I gleaned the following information from a variety of sources, including survivors of the Ice Storm of '98. Double-check my suggestions with professionals in their respective fields. They reflect years of slow-growing common sense, and are what I believe to be sound as of February, 1999, but I am not an authority nor expert on anything! You may have better ideas and if so, please write to me (900 Don Mills Road, Toronto, Ontario M3C 1V6 Canada; alextilley@tilley.com) so that I can improve upon these suggestions. (We'll keep a current version on our web site: www.tilley.com.)

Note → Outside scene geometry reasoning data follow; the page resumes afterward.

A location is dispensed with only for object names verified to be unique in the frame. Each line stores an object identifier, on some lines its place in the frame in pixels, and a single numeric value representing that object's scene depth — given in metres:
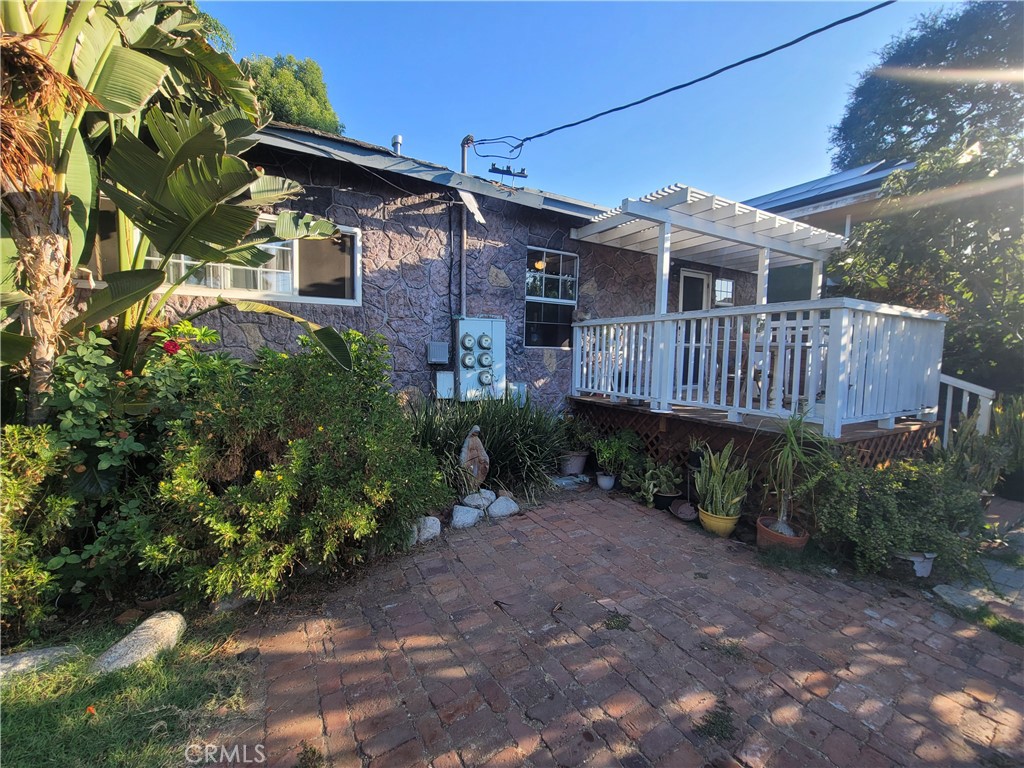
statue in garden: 4.43
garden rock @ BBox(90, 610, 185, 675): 2.06
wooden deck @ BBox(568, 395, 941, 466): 4.19
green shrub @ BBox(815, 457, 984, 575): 3.14
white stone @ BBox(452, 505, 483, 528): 4.01
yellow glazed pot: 3.94
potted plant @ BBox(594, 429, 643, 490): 5.13
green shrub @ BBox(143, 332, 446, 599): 2.40
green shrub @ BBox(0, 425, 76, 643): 2.18
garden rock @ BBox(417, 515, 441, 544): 3.70
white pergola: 5.25
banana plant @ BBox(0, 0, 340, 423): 2.29
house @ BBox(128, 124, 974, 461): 4.26
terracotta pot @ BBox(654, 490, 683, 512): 4.53
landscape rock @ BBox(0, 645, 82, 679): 2.01
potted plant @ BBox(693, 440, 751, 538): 3.95
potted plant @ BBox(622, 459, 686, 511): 4.56
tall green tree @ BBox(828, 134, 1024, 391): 4.47
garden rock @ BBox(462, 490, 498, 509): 4.27
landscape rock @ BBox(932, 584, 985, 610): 2.90
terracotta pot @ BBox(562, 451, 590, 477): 5.43
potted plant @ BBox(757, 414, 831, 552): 3.54
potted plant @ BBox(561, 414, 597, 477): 5.45
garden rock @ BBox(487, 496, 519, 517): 4.28
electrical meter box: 5.73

You and your family need some safe way to warm part of your house or apartment; you need food, and especially drinking water. Without heat, a home or apartment will lose about 1ºC (2ºF) per hour. Remember how cold it is in a detached car garage? Picture the garage nicely painted, with windows, rugs on the floor, paintings on the wall, and furnished. It's still miserably cold and that's about how cold your home will become without electricity or alternate heat. By the way, it is also possible to survive in that kind of cold. It depends on your clothing, preparedness, knowledge, ingenuity - and attitude.

If you can (and you can), drive South in early December 1999. Book early! Or consider whether you can live with a well-equipped-for-survival farm family for a while, especially one that would welcome your help milking cows, etc. If only you had friends among the old-order Amish, who don't ever use electricity -but who make great desserts!